Contributor: John Doran
Value at Risk (VaR) is a popular metric used in risk management. While it gained popularity in the 1980s after the market crash of 1987, today it is being scrutinized after the market crash of 2008 due to extreme tail events that were not properly identified or mitigated.
Visibility into the behavior of the tail or the distribution of the simulated paths is generally not communicated to the stakeholders that use the metric. These simulated paths, while having low probability, have the potential to cause serious harm to trading operations. However, new visualization techniques are emerging that make it possible to increase transparency around risk, enhance process efficiencies, and boost revenue opportunity.

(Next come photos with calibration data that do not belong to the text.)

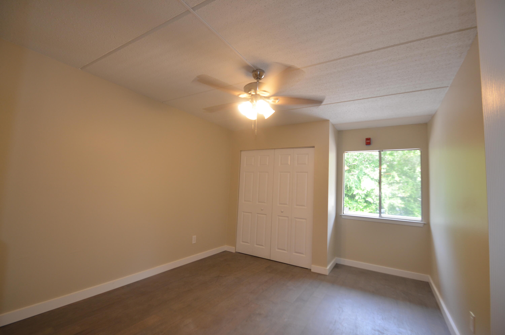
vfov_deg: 77.1
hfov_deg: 100.5
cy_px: 168
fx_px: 210
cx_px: 252
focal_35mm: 15
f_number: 3.5
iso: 400
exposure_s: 1/60
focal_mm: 10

But first, let’s look at two main challenges. One of the primary problems with VaR is the fact that it is just a single number. Nothing about the behavior on the extreme tail or the distribution of the simulated paths is generally communicated to the stakeholders that use the metric.
The other major challenge with VaR is the fact that it is non-additive. VaR can be broken down into component levels, but one cannot add and subtract these values. However, detailed simulation trials from Monte Carlo can be added and subtracted from one another. This is not commonly done today, since the volume of data would exceed the threshold with which most organizations are comfortable working.
Methods and capabilities associated with large data sets (big data) are beginning to gain momentum. In fact, some of the techniques available today can be applied to the simulation results from Monte Carlo. Using advanced visualization techniques, one can begin to observe and analyze VaR in new and unique ways.
This diagram displays the simulation paths associated with VaR from a typical risk engine. The attribution will depend on the level of detail that VaR is calculated. In this example, one can easily see the dispersion and contribution to VaR by desk, instrument and commodity. The control tabs on the right-side allow the analyst to isolate and observe distinct views with a click of a button.
There are many possibilities that can be leveraged with this approach. Establishing a visualization approach provides new levels of transparency into risk currently not communicated by the existing VaR metric. One of the more interesting concepts is to observe the other end of the spectrum, which is profit. It is likely that this type of view could help both risk management teams and the front-office leadership increase transparency as well as opportunity to generate more revenue.
Lastly, this approach to visualizing and analyzing VaR provides an excellent approach to model validation. Typically, a model validation team will review a model over a period of months. This approach streamlines the model validation process down to weeks rather than months, which can help firms their reduce time to market on new trading strategies.
Is your firm using a visualization approach to VaR? Are you realizing greater success in terms of transparency, efficiency and opportunity, particularly for large data sets? What challenges do you face in gaining greater insight into your VaR data?